MATERIAL PROVIDED section start

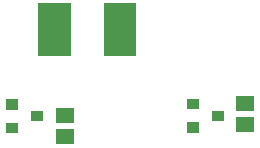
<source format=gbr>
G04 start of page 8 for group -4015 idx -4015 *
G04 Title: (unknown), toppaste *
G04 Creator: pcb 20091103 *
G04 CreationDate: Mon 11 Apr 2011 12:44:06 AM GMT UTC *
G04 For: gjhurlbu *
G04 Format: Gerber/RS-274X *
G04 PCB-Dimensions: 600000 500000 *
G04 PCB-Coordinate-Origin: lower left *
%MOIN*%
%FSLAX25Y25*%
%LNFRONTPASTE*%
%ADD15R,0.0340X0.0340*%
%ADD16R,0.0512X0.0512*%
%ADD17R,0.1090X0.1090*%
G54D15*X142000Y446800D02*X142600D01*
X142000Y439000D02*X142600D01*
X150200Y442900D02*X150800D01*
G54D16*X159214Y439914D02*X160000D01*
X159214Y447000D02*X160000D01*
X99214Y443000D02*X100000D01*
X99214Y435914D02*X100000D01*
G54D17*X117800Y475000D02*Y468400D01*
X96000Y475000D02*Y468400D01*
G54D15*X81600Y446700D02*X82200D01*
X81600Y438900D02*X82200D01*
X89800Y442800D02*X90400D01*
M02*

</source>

MATERIAL PROVIDED section end

Copy out the entries verbatim, but skip every picture.

<source format=gbr>
G04 start of page 8 for group -4015 idx -4015 *
G04 Title: (unknown), toppaste *
G04 Creator: pcb 20091103 *
G04 CreationDate: Mon 11 Apr 2011 12:44:06 AM GMT UTC *
G04 For: gjhurlbu *
G04 Format: Gerber/RS-274X *
G04 PCB-Dimensions: 600000 500000 *
G04 PCB-Coordinate-Origin: lower left *
%MOIN*%
%FSLAX25Y25*%
%LNFRONTPASTE*%
%ADD15R,0.0340X0.0340*%
%ADD16R,0.0512X0.0512*%
%ADD17R,0.1090X0.1090*%
G54D15*X142000Y446800D02*X142600D01*
X142000Y439000D02*X142600D01*
X150200Y442900D02*X150800D01*
G54D16*X159214Y439914D02*X160000D01*
X159214Y447000D02*X160000D01*
X99214Y443000D02*X100000D01*
X99214Y435914D02*X100000D01*
G54D17*X117800Y475000D02*Y468400D01*
X96000Y475000D02*Y468400D01*
G54D15*X81600Y446700D02*X82200D01*
X81600Y438900D02*X82200D01*
X89800Y442800D02*X90400D01*
M02*

</source>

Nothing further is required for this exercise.